-- TASK TO COMPLETE --
Extend the account of the brain tumour diagnosis by writing what comes after its last sentence.

He didn’t. Instead, he said it was a brain tumour, life-threatening and potentially life-ending. They needed to operate as soon as possible. It was a complex procedure. The risks included facial paralysis, deafness, partial blindness and becoming prone to strokes. There was a 3 per cent chance I might not survive at all. But there was no other option.
‘The tumour will kill you eventually if left,’ he told me. I just collapsed on the floor in tears.
It was a week before they could operate. In that time, there was some good news. After more detailed scans, the doctors told me they were 90 per cent sure it wasn’t cancerous. So as long as they could remove it and as long as it didn’t grow back, I wouldn’t have to undergo further treatment.
Nevertheless, that week I found myself oscillating between positivity – they’ve discovered it and they’re going to remove it, and that’s that – and utter desperation.
On several occasions, I looked around and wondered, ‘Is this the last time I’m in this situation? Is this the last time I’m seeing this friend? Is this the last time I’m eating this food? Is this the last time I’m walking through this park?’
A 3 per cent chance of not pulling through might seem like good odds, but not so much when your life depends on it. Ditto, the 90 per cent chance of not having cancer.
I wondered why the tumour was there but no one knows what causes these things.

-- ENTRIES SUPPLIED --
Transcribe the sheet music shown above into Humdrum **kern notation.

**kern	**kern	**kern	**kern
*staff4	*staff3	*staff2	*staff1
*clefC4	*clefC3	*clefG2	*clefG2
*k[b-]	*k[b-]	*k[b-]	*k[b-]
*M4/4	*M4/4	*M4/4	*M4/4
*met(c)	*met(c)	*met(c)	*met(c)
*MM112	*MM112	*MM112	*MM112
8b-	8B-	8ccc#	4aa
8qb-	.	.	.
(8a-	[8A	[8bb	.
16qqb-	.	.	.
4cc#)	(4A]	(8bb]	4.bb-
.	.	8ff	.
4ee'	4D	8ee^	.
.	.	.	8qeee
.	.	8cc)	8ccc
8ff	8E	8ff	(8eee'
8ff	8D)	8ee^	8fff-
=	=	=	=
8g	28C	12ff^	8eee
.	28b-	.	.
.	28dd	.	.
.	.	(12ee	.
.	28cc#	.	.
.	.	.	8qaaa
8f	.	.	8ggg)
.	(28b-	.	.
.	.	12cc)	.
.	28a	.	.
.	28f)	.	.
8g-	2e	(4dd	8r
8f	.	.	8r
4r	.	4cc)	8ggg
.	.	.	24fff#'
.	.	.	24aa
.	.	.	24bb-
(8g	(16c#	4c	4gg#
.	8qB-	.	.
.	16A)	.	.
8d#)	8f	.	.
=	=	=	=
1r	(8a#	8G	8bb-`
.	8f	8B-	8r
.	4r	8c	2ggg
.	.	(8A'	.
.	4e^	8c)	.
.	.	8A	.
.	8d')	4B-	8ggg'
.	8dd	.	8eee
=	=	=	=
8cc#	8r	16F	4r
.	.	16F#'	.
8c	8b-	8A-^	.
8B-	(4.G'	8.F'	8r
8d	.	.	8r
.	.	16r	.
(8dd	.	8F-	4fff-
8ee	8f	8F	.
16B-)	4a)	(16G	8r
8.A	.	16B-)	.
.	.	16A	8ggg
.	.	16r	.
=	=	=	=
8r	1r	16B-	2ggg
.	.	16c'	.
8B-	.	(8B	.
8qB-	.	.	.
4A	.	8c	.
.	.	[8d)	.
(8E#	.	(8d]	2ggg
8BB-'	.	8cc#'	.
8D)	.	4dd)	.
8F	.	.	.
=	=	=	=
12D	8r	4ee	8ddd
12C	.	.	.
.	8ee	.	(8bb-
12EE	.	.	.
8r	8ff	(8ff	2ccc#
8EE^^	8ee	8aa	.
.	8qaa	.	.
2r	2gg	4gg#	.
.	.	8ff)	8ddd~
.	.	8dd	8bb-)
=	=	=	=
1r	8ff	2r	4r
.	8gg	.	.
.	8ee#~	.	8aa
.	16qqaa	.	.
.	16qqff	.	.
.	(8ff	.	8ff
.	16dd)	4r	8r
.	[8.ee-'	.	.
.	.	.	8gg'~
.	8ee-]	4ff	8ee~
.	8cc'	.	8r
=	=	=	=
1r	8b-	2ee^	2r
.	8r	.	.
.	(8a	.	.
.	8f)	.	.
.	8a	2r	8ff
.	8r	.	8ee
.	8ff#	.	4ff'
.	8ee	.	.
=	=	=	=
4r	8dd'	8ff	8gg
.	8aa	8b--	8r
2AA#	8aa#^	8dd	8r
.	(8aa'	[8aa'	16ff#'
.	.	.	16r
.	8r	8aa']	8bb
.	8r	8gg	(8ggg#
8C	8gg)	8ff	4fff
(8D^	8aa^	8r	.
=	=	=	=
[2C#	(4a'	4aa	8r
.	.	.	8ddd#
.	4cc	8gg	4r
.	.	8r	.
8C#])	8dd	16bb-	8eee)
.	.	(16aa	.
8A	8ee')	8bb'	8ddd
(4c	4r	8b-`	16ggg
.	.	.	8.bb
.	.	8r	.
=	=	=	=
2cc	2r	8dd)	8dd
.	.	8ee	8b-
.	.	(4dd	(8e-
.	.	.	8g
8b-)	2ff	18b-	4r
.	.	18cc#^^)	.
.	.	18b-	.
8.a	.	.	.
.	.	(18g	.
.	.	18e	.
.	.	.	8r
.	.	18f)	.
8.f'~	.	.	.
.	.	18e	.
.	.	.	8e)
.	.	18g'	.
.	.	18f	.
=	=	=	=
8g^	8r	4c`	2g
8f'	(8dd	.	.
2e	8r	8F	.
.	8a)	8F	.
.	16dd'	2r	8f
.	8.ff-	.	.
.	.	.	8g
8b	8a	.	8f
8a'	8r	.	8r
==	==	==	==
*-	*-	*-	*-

-- THE ANSWER --
The worst bit was being on the surgical trolley on the morning of the operation, waiting to go in. I told my mum how much I loved her. In that hospital, on that trolley, I’d never wanted to be more alive.
Thankfully, the operation was a success. But there were complications. The tumour – an acoustic neuroma – was even more developed than expected, and unwrapping and extracting its tentacles from some of my nerves was more difficult than the doctors had estimated. It was so entwined with some nerves that they couldn’t remove it without damaging them.
A tiny part of the tumour was left in to prevent facial paralysis. They used radiation to blast it away six months later.
The operation took 12 hours in all. The neurosurgeon, Dr Thomas Carroll, shaved my hair, cut open a section of my skull, extracted the tumour bit by painstaking bit and then screwed the skull back in using titanium screws. When you think of him, standing there working on you like that for half an entire day, it’s incredible really. It’s nothing short of a form of genius to be able to do that.
When I first woke up in intensive care, I was still pumped up on so many drugs I wasn’t quite sure what was going on. I knew I’d survived and that was all that mattered. Even better, the tumour was non-cancerous. But, even so, that first night my heartbeat rocketed and my lips went numb, and a nurse stayed with me, holding my hand.
I stayed in hospital for five days, and then had another five weeks off work. There was one major side effect that was revealed when I put in my headphones some days later. I couldn’t hear in my right ear. I was completely deaf in it. The doctors had told me, but I’d been too woozy to remember.
I shrug about it, though as I’m still deaf in that ear. It seems a small price to pay for my life. By contrast, my eyesight is now better. I’m still short-sighted but not as much as before the surgery.
Three years on, I have to go to the doctor once a year for a regular check-up, no more.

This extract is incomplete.